During the lockdowns in 2020-21, museums in Europe were largely closed. As the pandemic waned, entry was restricted to the vaccinated, and precautionary measures prevented both the production and consumption of exhibitions. The impact of this condition in 2022, coupled with the effects of the war in Ukraine, and global ecological questions occasions a necessary rethink of the sustainability and timeframes of exhibition programming, and of how a museum can care for, protect, and educate its visitors, especially those in a liminal state between trauma and joy. The Museum of Remediation addresses the central role played by collections in the redesign of museums and exhibitions in the twenty-first century. While restitution takes its course, remediation addresses the looted cultural heritage of the Global South still held in serial quantity in European museums. In their multiplicity, these collections can become the metabolic generator of inclusive public education. Segments of diverse collections are brought together, placed on purpose-built mobile furniture, and studied in different constellations. Nothing is seen in isolation or atomized by a singular disciplinary norm of contextualization. Through an alternative implementation of the collection, museums fulfill their role as civic venues for democratic inquiry, for the learning and flourishing of every individual, regardless of age, class, race, or education. The public shifts from consumer to student, and exhibits become channels of decolonial healing and transdisciplinary innovation. To enter a museum, no exam is necessary.

BIOGRAPHY:

Dr. Clémentine Deliss works across the borders of contemporary art, curatorial practice, independent publishing, and critical anthropology.
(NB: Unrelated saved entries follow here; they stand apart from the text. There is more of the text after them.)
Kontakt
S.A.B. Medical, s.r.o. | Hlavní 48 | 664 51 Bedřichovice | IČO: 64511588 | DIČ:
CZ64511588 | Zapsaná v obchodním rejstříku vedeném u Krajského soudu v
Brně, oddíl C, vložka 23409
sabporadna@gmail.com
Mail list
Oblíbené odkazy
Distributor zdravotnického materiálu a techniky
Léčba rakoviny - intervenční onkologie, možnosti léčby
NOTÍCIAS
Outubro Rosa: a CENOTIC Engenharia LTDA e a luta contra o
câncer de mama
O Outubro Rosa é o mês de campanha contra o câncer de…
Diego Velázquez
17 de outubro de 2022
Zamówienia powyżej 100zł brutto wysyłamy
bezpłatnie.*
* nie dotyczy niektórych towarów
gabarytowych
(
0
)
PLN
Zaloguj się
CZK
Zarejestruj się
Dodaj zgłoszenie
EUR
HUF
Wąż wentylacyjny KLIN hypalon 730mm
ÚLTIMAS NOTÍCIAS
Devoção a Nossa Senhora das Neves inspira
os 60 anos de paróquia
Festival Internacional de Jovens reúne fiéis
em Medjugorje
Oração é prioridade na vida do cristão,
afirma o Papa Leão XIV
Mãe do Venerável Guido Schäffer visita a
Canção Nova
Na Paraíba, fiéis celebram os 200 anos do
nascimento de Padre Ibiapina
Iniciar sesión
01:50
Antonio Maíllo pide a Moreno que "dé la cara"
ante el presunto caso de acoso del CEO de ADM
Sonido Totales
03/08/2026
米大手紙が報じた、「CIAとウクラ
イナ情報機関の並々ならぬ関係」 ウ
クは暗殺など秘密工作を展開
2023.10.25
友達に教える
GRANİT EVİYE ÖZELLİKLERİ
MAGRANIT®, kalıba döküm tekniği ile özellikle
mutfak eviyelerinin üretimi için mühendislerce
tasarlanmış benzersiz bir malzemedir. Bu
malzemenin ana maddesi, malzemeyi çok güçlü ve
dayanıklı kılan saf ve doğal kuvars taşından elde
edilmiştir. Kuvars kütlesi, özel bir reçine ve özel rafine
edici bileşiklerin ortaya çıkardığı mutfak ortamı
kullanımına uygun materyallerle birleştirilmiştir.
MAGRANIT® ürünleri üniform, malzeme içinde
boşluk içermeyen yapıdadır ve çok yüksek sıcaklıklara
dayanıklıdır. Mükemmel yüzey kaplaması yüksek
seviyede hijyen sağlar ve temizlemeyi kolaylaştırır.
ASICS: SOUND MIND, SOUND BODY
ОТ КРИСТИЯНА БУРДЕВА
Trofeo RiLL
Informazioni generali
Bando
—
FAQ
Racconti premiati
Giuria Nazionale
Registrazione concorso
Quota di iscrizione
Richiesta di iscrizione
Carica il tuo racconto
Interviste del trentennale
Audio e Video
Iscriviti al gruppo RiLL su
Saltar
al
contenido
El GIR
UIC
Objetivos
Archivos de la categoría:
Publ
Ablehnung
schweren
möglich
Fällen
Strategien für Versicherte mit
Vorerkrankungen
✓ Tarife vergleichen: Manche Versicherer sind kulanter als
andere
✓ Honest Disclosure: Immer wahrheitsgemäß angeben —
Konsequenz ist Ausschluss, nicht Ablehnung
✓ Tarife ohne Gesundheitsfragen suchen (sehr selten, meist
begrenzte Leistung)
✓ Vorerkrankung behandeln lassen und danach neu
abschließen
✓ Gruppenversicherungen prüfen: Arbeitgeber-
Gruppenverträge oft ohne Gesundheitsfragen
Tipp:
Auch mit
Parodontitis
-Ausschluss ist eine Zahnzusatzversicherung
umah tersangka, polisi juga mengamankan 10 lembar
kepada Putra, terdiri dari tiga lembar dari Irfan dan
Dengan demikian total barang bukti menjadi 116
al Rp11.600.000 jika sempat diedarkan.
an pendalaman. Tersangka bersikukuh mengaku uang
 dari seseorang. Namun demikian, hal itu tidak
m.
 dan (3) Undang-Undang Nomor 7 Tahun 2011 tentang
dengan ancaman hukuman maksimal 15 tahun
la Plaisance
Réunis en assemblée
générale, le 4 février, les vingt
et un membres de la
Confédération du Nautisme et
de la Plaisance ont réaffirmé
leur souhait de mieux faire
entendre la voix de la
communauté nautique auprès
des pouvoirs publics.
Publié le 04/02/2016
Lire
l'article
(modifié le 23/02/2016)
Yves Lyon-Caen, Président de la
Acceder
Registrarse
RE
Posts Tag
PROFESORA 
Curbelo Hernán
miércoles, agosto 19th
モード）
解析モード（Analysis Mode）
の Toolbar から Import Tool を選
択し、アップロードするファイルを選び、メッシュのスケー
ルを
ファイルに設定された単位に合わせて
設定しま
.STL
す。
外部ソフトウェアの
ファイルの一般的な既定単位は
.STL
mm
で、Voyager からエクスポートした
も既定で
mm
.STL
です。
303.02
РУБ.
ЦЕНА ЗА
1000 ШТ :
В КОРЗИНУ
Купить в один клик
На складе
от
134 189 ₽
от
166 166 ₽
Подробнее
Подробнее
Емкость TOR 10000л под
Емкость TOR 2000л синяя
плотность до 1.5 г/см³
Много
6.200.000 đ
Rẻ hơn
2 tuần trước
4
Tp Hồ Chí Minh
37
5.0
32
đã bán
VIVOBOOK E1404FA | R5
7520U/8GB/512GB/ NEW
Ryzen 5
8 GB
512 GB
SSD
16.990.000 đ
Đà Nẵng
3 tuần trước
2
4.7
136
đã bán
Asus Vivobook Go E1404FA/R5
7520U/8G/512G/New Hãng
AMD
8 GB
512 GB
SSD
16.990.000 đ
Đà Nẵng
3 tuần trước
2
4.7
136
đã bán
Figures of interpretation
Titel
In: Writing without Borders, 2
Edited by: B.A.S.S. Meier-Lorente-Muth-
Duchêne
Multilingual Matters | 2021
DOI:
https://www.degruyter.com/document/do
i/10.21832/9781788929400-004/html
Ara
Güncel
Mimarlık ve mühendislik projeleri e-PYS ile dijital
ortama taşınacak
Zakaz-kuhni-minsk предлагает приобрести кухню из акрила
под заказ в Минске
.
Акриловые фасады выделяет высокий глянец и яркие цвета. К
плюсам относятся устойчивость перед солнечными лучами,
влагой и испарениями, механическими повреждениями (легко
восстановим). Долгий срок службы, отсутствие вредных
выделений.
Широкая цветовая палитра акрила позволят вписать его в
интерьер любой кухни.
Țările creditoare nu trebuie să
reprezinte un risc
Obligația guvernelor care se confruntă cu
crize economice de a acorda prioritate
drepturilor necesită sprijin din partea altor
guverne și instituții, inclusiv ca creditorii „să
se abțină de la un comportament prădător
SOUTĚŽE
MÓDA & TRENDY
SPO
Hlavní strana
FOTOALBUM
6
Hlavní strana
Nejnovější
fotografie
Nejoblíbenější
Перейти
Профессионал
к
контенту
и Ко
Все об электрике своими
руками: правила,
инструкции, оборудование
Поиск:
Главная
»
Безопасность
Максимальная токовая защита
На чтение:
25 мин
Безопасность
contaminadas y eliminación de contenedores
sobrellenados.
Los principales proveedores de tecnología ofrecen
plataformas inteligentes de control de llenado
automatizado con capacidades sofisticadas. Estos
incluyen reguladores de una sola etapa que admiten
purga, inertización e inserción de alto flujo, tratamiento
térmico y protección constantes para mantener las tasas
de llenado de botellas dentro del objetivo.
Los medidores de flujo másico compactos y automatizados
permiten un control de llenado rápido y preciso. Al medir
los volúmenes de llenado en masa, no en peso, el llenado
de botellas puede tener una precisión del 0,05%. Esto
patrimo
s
She is currently Global Humanities Professor of History of Art, University of Cambridge, and Associate Curator of KW Institute for Contemporary Art, Berlin, where she is developing the Metabolic Museum-University. Between 2010–15, she was the director of Weltkulturen Museum in Frankfurt, where she instituted a new research lab for post-ethnographic research and developed several exhibitions including Object Atlas – Fieldwork in the Museum (2011); Foreign Exchange (or the stories you wouldn’t tell a stranger) (2014); and El Hadji Sy – Painting, Performance, Politics (2015). In 2016, she directed Dilijan Arts Observatory in Armenia for the exhibition Hello World. Revising a Collection, National Galerie im Hamburger Bahnhof, Berlin. In the same year, she was Visiting Professor at the Ecole nationale supérieure d’arts Paris-Cergy and held an International Chair at the Laboratoire d’excellence des arts et médiations humaines, Université Paris 8 and Centre Georges Pompidou. In 2018–19, she was Interim Professor of Curatorial Theory and Dramaturgical Practice at the Karlsruhe University of Arts and Design. Between 2019–20, she taught at the University of Fine Arts, Hamburg. She is a Fellow of the Institute of Advanced Study, Berlin, and mentor of the Berlin Program for Artists and Faculty at Large of SVA Curatorial Practice. Her book The Metabolic Museum (2020, Hatje Cantz) came out in Russian translation in 2021, published by Garage Museum, Moscow.